While others may see a huge pile of charred and twisted rubble, Danvers, Mass. Fire Chief James Tutko sees a “big, big puzzle” that holds the answers to what caused a massive explosion that leveled an ink and paint plant, but amazingly caused no serious injuries or deaths.

“Think of a picture that has been blown apart, and we’ve got to put all the pieces back together,” Tutko said Saturday.

Tutko said he believed investigators would know the explosion’s cause within a week.

Wearing full facial respirators and protective coveralls, three teams of four men took turns combing through a 10-foot-high pile of debris for clues to what sparked the 2:50 a.m. blast Wednesday that people felt as far away as New Hampshire.

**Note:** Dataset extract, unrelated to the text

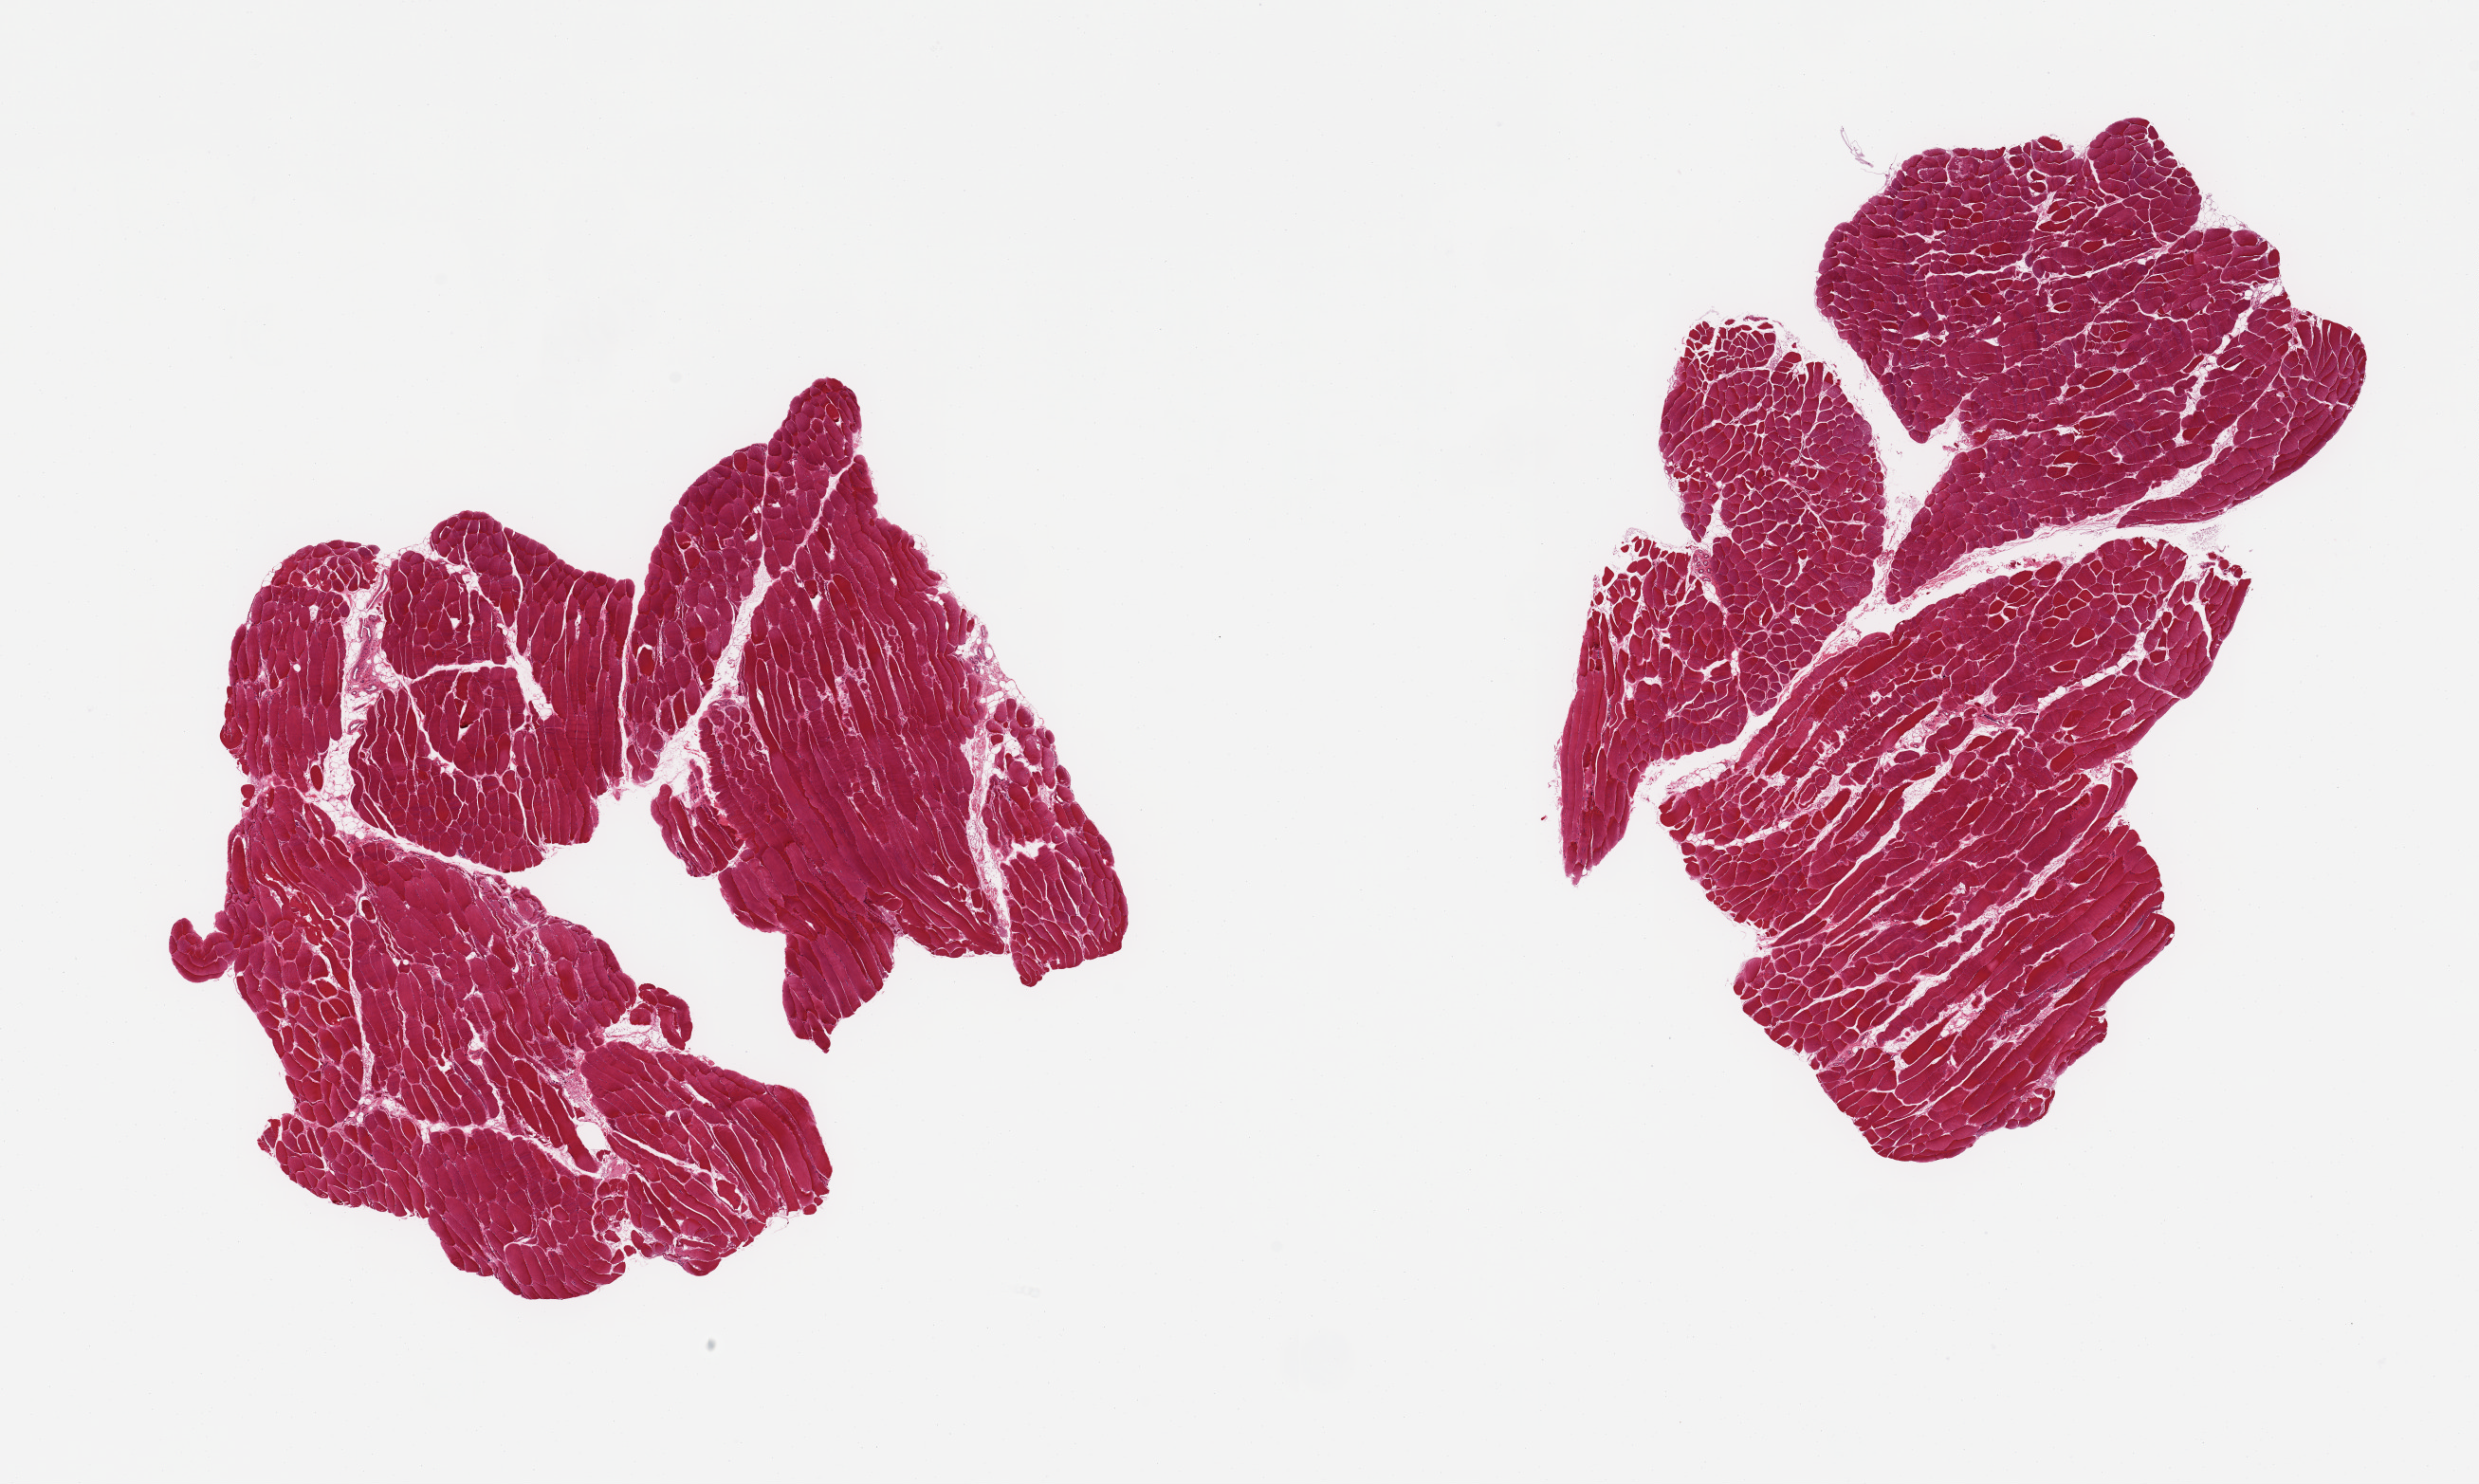
Whole-slide image, hematoxylin and eosin (H&E) stain, low-resolution overview of the scanned area, about 20.7 x 12.4 mm; PAXgene-fixed paraffin-embedded (PFPE) section; sampled site (target tissue): skeletal muscle; tissue donor sample. Donor sex: male.
- reviewer comment on this tissue sample: 2 pieces, interstitial fat/vascular elements are ~5-10% tissue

Tutko said the probers would compare aerial photographs of the debris site with diagrams of where chemicals were stored inside the plant to help them determine the direction and amount of force the blast generated. He said the investigation teams would look through the rubble layer by layer for clues to how heat and flames spread through the site. All of this will help them home in on an origin point for the explosion, he said.

Once the investigators have the origin point, they can focus on what materials were stored in that area and what activities took place there in the hours before the explosion, Tutko said. He said officials and employees of CAI Inc. and Arnel Co., the two firms that shared the destroyed building, are cooperating in the investigation.

Representative from the U.S. Chemical Safety Board traveled from Washington, D.C., to conduct their own investigation of the explosion, but were denied access to the site by state and local officials. Tutko said the federal probers were “uninvited” and “unwelcome,” adding he was annoyed they were quoted in a local newspaper offering theories about the explosion’s cause before they even stepped onto the property.

CSB spokesman Daniel Horowitz said the federal Clean Air Act authorized his agency to enter the site and investigate and to subpoena witnesses if necessary. He said he was confident jurisdictional disputes among the investigators would be ironed out.

Meanwhile, approximately 200 residents of the Danversport neighborhood around the blast site remained barred from their homes Saturday. Some houses on Bates Street closest to the explosion were badly damaged and will have to be razed, Town Manager Wayne Marquis said, but many others sustained minor visible damage other than shattered windows.

Marquis said he hoped some residents on Riverside Street could move back into their houses on Sunday after licensed plumbers and electricians check connections and fittings in the structures. Natural gas and electrical power to the neighborhood has been shut off since the explosion.

Almost all the displaced residents visited Danvers town hall on Friday and Saturday to register with the Massachusetts Emergency Management Agency and get answers to questions about insurance coverage and available help.

Marquis said the American Red Cross had placed 27 families in hotels as of Friday night. He said the agency would help people find apartments if they are unable to move back to their homes for an extended period.

Marquis urged people who live near the explosion site but were not evacuated to have their house chimneys checked for cracks to guard against possible carbon monoxide hazards.